Hi BCA Members, Sadly this is my last and only fish tank currently setup with all my fish in it and it has to go as well. Here is the ad with pictures attached below.

200 Gallon Freshwater Aquarium w/everything included.

Right now I need the cash for other things in life and these fish and tank need to find a new home. I will offer you BCAQUARIA MEMBERS A DISCOUT OF 350$ OFF MY ASKING PRICE (950$) AND SELL IT FOR ONLY 600$ WITH EVERYTHING LISTED IN THE AD...JUST BECAUSE YOU MEMBERS HAVE MADE ME FEEL WELCOMED HERE AT THIS SITE AS A BEGGINER AND GIVING ME THE EXPERIENCE OF BUYING/KEEPING HEALTHY AND RARE FISH FROM MEMBERS OR EVEN JUST TALKING ABOUT YOUR AWESOME FISH HOBBIES WITH SOME OF YOU HAS BEEN GREAT!

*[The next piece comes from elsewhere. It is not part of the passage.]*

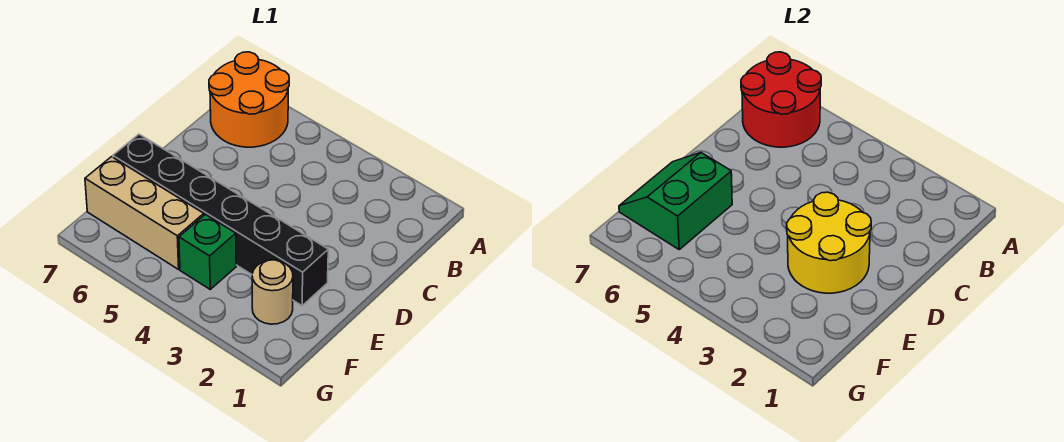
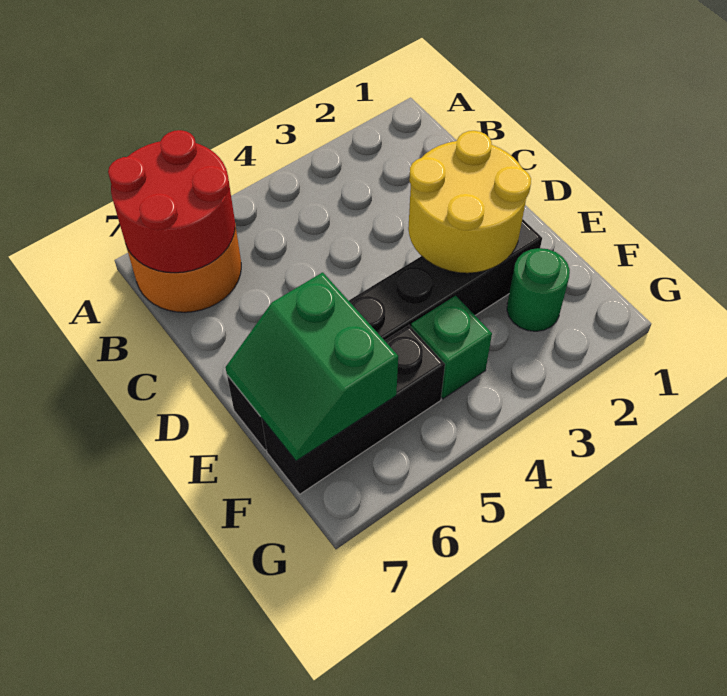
tan 1x1 round brick [252,260,293,324] -> green 1x1 round brick [507,248,570,331]
tan 1x3 brick [85,157,204,269] -> black 1x3 brick [262,325,445,494]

Call or Text 604-832-0260 OR PM ME. Also I am only selling the whole package together/will not seperate the fish or any accesories.


----------



## monkE (Aug 4, 2010)

is that bens old tank?? looks great man! wish i had the room


----------



## babbar32 (Jan 18, 2012)

monkE said:


> is that bens old tank?? looks great man! wish i had the room


Yep, however I bought it off insaneinthefishbrain here on bcaquaria.


----------



## babbar32 (Jan 18, 2012)

Trade for Full Ice Hockey Goalie Gear too, must be complete set though. (With pads,chest protector,helment, pants,blocker, trapper,ec. all included) or 600$ firm! PM me and I will get back to you quickly.


----------



## babbar32 (Jan 18, 2012)

bump it up


----------



## babbar32 (Jan 18, 2012)

New Price for 550$ with everything included!!


----------



## spit.fire (Jan 3, 2011)

What kind of bichirs?


----------



## babbar32 (Jan 18, 2012)

spit.fire said:


> What kind of bichirs?


Senegal Bichirs


----------



## babbar32 (Jan 18, 2012)

HOW ABOUT I GO EVEN LOWER ON THE PRICE!!! 500$$$$ TAKE IT W/MONSTERFISH AND EVERYTHING ELSE INCLUDED  You can reach me at 604-832-0260 or pm.


----------



## babbar32 (Jan 18, 2012)

Still showing tank to a few people and want to find the best possible home for the fish and tank...let me know if your a serious buyer at 604-832-0260 or by PM asap. Thanks for all the interest so far people!


----------



## babbar32 (Jan 18, 2012)

bump it up.....


----------



## babbar32 (Jan 18, 2012)

to the top we go!!


----------



## babbar32 (Jan 18, 2012)

bummmmmmmmmmmmp


----------



## babbar32 (Jan 18, 2012)

sold tank and everything...thanks for all the interest


----------